* _Required work_: Write out all of the material below as a JSON list of strings, with one string for each line and blank lines omitted.

↓↓↓

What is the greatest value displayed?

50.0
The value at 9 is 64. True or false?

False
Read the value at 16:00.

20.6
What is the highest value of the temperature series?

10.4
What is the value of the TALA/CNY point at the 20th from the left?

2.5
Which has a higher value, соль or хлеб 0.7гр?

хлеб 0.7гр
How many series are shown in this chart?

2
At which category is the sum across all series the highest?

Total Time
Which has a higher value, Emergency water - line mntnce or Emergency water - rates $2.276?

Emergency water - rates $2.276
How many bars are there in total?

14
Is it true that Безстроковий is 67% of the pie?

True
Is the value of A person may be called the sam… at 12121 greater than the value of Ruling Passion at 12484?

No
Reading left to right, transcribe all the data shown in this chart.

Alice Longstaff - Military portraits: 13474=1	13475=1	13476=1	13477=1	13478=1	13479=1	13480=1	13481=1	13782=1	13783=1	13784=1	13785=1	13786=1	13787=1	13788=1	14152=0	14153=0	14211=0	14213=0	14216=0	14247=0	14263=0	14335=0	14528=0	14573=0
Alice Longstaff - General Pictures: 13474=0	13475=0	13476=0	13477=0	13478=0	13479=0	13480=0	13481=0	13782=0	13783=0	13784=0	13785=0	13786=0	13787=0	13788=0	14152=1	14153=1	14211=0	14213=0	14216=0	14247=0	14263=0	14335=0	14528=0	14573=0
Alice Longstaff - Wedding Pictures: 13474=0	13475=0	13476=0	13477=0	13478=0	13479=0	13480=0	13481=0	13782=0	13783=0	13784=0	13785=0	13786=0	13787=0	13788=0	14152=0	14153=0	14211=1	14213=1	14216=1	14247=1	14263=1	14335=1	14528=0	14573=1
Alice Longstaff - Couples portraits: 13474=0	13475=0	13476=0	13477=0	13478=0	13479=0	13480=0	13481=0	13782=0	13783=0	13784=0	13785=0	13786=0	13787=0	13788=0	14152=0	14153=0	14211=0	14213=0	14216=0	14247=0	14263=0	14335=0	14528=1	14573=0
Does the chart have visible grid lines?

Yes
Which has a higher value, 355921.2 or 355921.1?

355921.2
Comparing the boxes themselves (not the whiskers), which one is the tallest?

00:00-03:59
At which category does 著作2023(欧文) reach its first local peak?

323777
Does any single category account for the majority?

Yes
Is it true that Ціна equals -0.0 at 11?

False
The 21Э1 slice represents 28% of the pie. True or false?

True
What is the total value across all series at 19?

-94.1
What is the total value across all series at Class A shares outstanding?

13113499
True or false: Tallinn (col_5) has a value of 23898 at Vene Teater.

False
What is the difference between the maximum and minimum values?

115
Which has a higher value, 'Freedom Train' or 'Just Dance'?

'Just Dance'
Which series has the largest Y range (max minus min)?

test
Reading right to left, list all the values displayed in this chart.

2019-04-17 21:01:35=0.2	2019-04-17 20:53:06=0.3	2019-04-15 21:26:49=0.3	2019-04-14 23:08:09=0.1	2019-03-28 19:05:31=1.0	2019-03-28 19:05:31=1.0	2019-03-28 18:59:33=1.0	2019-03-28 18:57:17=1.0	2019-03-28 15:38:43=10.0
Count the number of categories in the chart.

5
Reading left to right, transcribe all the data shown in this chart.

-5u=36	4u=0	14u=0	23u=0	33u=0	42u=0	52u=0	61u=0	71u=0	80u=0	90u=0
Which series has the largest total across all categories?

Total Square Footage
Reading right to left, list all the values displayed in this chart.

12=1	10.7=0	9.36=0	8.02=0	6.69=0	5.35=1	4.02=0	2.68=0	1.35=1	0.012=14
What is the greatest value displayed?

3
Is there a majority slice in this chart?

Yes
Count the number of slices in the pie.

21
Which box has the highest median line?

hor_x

↑↑↑

* _Written answer_:
[
  "What is the greatest value displayed?",
  "50.0",
  "The value at 9 is 64. True or false?",
  "False",
  "Read the value at 16:00.",
  "20.6",
  "What is the highest value of the temperature series?",
  "10.4",
  "What is the value of the TALA/CNY point at the 20th from the left?",
  "2.5",
  "Which has a higher value, соль or хлеб 0.7гр?",
  "хлеб 0.7гр",
  "How many series are shown in this chart?",
  "2",
  "At which category is the sum across all series the highest?",
  "Total Time",
  "Which has a higher value, Emergency water - line mntnce or Emergency water - rates $2.276?",
  "Emergency water - rates $2.276",
  "How many bars are there in total?",
  "14",
  "Is it true that Безстроковий is 67% of the pie?",
  "True",
  "Is the value of A person may be called the sam… at 12121 greater than the value of Ruling Passion at 12484?",
  "No",
  "Reading left to right, transcribe all the data shown in this chart.",
  "Alice Longstaff - Military portraits: 13474=1\t13475=1\t13476=1\t13477=1\t13478=1\t13479=1\t13480=1\t13481=1\t13782=1\t13783=1\t13784=1\t13785=1\t13786=1\t13787=1\t13788=1\t14152=0\t14153=0\t14211=0\t14213=0\t14216=0\t14247=0\t14263=0\t14335=0\t14528=0\t14573=0",
  "Alice Longstaff - General Pictures: 13474=0\t13475=0\t13476=0\t13477=0\t13478=0\t13479=0\t13480=0\t13481=0\t13782=0\t13783=0\t13784=0\t13785=0\t13786=0\t13787=0\t13788=0\t14152=1\t14153=1\t14211=0\t14213=0\t14216=0\t14247=0\t14263=0\t14335=0\t14528=0\t14573=0",
  "Alice Longstaff - Wedding Pictures: 13474=0\t13475=0\t13476=0\t13477=0\t13478=0\t13479=0\t13480=0\t13481=0\t13782=0\t13783=0\t13784=0\t13785=0\t13786=0\t13787=0\t13788=0\t14152=0\t14153=0\t14211=1\t14213=1\t14216=1\t14247=1\t14263=1\t14335=1\t14528=0\t14573=1",
  "Alice Longstaff - Couples portraits: 13474=0\t13475=0\t13476=0\t13477=0\t13478=0\t13479=0\t13480=0\t13481=0\t13782=0\t13783=0\t13784=0\t13785=0\t13786=0\t13787=0\t13788=0\t14152=0\t14153=0\t14211=0\t14213=0\t14216=0\t14247=0\t14263=0\t14335=0\t14528=1\t14573=0",
  "Does the chart have visible grid lines?",
  "Yes",
  "Which has a higher value, 355921.2 or 355921.1?",
  "355921.2",
  "Comparing the boxes themselves (not the whiskers), which one is the tallest?",
  "00:00-03:59",
  "At which category does 著作2023(欧文) reach its first local peak?",
  "323777",
  "Does any single category account for the majority?",
  "Yes",
  "Is it true that Ціна equals -0.0 at 11?",
  "False",
  "The 21Э1 slice represents 28% of the pie. True or false?",
  "True",
  "What is the total value across all series at 19?",
  "-94.1",
  "What is the total value across all series at Class A shares outstanding?",
  "13113499",
  "True or false: Tallinn (col_5) has a value of 23898 at Vene Teater.",
  "False",
  "What is the difference between the maximum and minimum values?",
  "115",
  "Which has a higher value, 'Freedom Train' or 'Just Dance'?",
  "'Just Dance'",
  "Which series has the largest Y range (max minus min)?",
  "test",
  "Reading right to left, list all the values displayed in this chart.",
  "2019-04-17 21:01:35=0.2\t2019-04-17 20:53:06=0.3\t2019-04-15 21:26:49=0.3\t2019-04-14 23:08:09=0.1\t2019-03-28 19:05:31=1.0\t2019-03-28 19:05:31=1.0\t2019-03-28 18:59:33=1.0\t2019-03-28 18:57:17=1.0\t2019-03-28 15:38:43=10.0",
  "Count the number of categories in the chart.",
  "5",
  "Reading left to right, transcribe all the data shown in this chart.",
  "-5u=36\t4u=0\t14u=0\t23u=0\t33u=0\t42u=0\t52u=0\t61u=0\t71u=0\t80u=0\t90u=0",
  "Which series has the largest total across all categories?",
  "Total Square Footage",
  "Reading right to left, list all the values displayed in this chart.",
  "12=1\t10.7=0\t9.36=0\t8.02=0\t6.69=0\t5.35=1\t4.02=0\t2.68=0\t1.35=1\t0.012=14",
  "What is the greatest value displayed?",
  "3",
  "Is there a majority slice in this chart?",
  "Yes",
  "Count the number of slices in the pie.",
  "21",
  "Which box has the highest median line?",
  "hor_x"
]